The Epic of Gilgamesh is a long poem written the Akkadnian language that was found in 1853 in the ruins of a library of the Assyrian King Assurbanipal, located in the modern-day Nineveh province of northern Iraq. The story of a king is one of the oldest known epics in human history.

The tablet in question is a clay cuneiform tablet bearing part of the epic about a dream being recanted to the protagonist’s mother. The delicate piece is one of hundreds of thousands of artifacts looted from Iraq since the 1990s, according to court documents.

The issue with the tablet began in 2003, the year the United States invaded Iraq. At that time, an unknown antiquities dealer purchased the tablet from a Middle Eastern antiquities dealer in London. It was revealed to be part of the Gilgamesh epic after being cleaned. In 2007, the dealer falsely stated that the tablet had been acquired via an auction in 1981 and sold an auction house. In 2014, the US arts and crafts store Hobby Lobby bought the tablet and it was then displayed at the Museum of the Bible in Washington, DC, according to the release.

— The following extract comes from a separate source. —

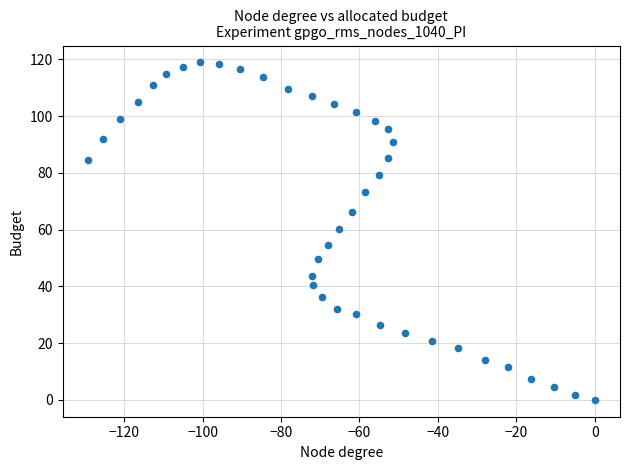

What is the range of Y values (max minus min)?

118.9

Reuters revealed yesterday that the international auction house Christie’s sold the tablet to Hobby Lobby, citing a fraud claim filed by Hobby Lobby against Christie’s.

Christie’s told Reuters the company had no knowledge of the illegality of the acquisition. The Museum of the Bible cooperated with the investigation, the Department of Justice said.

The tablet was seized by US officials back in September, but the forfeit order was filed Monday, according to the release.

The looting of antiquities is a major issue in Iraq and the government has worked for years to retrieve items from its rich cultural heritage. Poor economic and security conditions have contributed to theft of artifacts in the country.

Iraqi law stipulates that objects like the tablet are the property of the state. The United States also has laws forbidding the transfer of such objects from Iraq, according to the court documents.